### Assignment:
Reproduce the records below exactly; no pictures.

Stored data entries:
* * * *

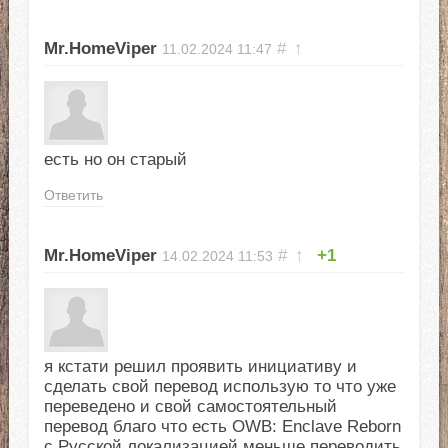
Mr.HomeViper
#
↑
11.02.2024
11:47
есть но он старый
Ответить
Mr.HomeViper
#
↑
+1
14.02.2024
11:53
я кстати решил проявить инициативу и
сделать свой перевод использую то что уже
переведено и свой самостоятельный
перевод благо что есть OWB: Enclave Reborn
с Русской локализацией меньше переводить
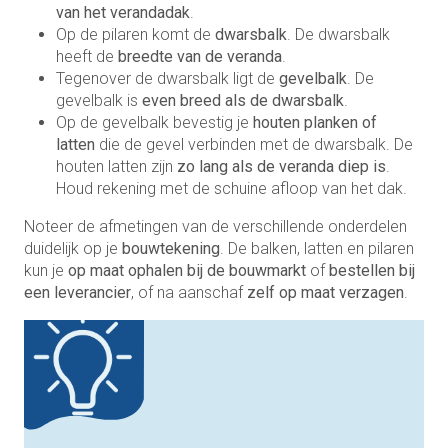
van het verandadak
.
Op de pilaren komt de
dwarsbalk
. De dwarsbalk
heeft de
breedte van
de veranda
.
Tegenover de dwarsbalk ligt de
gevelbalk
. De
gevelbalk is
even breed als de dwarsbalk
.
Op de gevelbalk bevestig je
houten planken of
latten
die de gevel verbinden met de dwarsbalk. De
houten latten zijn
zo lang als de veranda diep is
.
Houd rekening met de schuine afloop van het dak.
Noteer de afmetingen van de verschillende onderdelen
duidelijk op je
bouwtekening
. De balken, latten en pilaren
kun je
op maat ophalen bij de bouwmarkt
of
bestellen bij
een leverancier
, of na aanschaf
zelf op maat verzagen
.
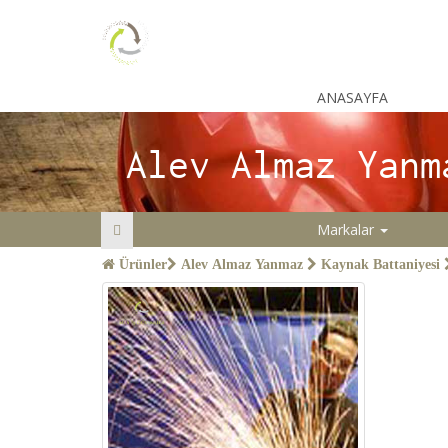
ANASAYFA
Alev Almaz Yanm
Markalar
Arama
Ürünler
Alev Almaz Yanmaz
Kaynak Battaniyesi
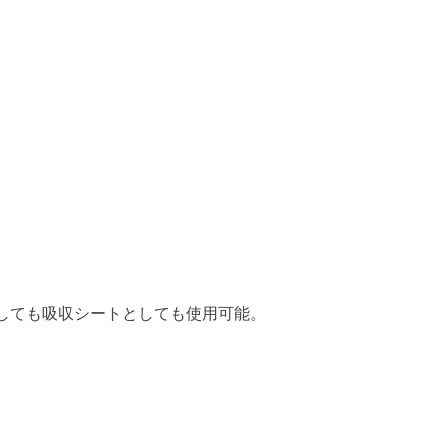
としても吸収シートとしても使用可能。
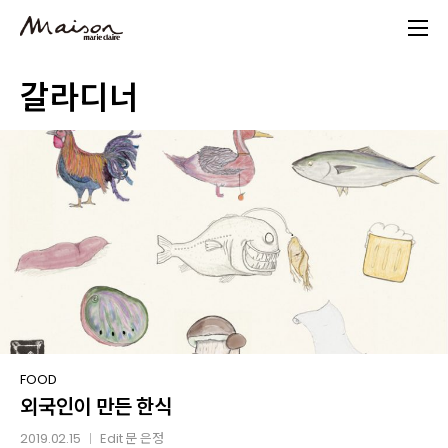
Skip
to
main
갈라디너
content
외국인이
FOOD
외국인이 만든 한식
만든
한식
2019.02.15
Edit
문 은정
│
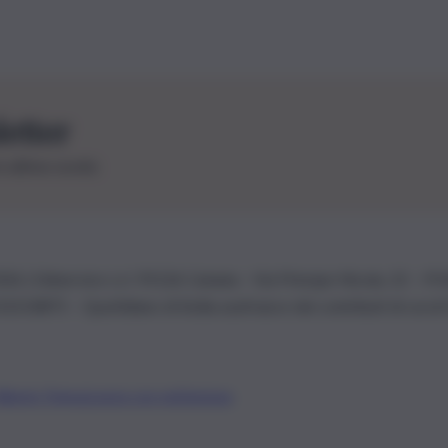
letter
le ultime novità
26 | Ediservice s.r.l. 95126 Catania – Via Principe Nicola, 22 – P
3210875 – Quotidiano di Sicilia usufruisce dei contributi di cui al
Alberto Tregua
Lavora con noi
Gerenza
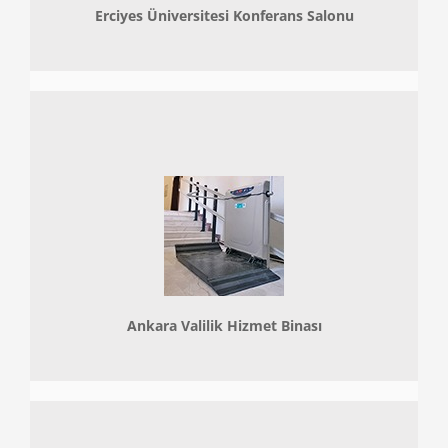
Erciyes Üniversitesi Konferans Salonu
Ankara Valilik Hizmet Binası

* * * *

### Answer box:
Mr.HomeViper
#
↑
11.02.2024
11:47
есть но он старый
Ответить
Mr.HomeViper
#
↑
+1
14.02.2024
11:53
я кстати решил проявить инициативу и
сделать свой перевод использую то что уже
переведено и свой самостоятельный
перевод благо что есть OWB: Enclave Reborn
с Русской локализацией меньше переводить
van het verandadak
.
Op de pilaren komt de
dwarsbalk
. De dwarsbalk
heeft de
breedte van
de veranda
.
Tegenover de dwarsbalk ligt de
gevelbalk
. De
gevelbalk is
even breed als de dwarsbalk
.
Op de gevelbalk bevestig je
houten planken of
latten
die de gevel verbinden met de dwarsbalk. De
houten latten zijn
zo lang als de veranda diep is
.
Houd rekening met de schuine afloop van het dak.
Noteer de afmetingen van de verschillende onderdelen
duidelijk op je
bouwtekening
. De balken, latten en pilaren
kun je
op maat ophalen bij de bouwmarkt
of
bestellen bij
een leverancier
, of na aanschaf
zelf op maat verzagen
.
ANASAYFA
Alev Almaz Yanm
Markalar
Arama
Ürünler
Alev Almaz Yanmaz
Kaynak Battaniyesi
としても吸収シートとしても使用可能。
Skip
to
main
갈라디너
content
외국인이
FOOD
외국인이 만든 한식
만든
한식
2019.02.15
Edit
문 은정
│
letter
le ultime novità
26 | Ediservice s.r.l. 95126 Catania – Via Principe Nicola, 22 – P
3210875 – Quotidiano di Sicilia usufruisce dei contributi di cui al
Alberto Tregua
Lavora con noi
Gerenza
Erciyes Üniversitesi Konferans Salonu
Ankara Valilik Hizmet Binası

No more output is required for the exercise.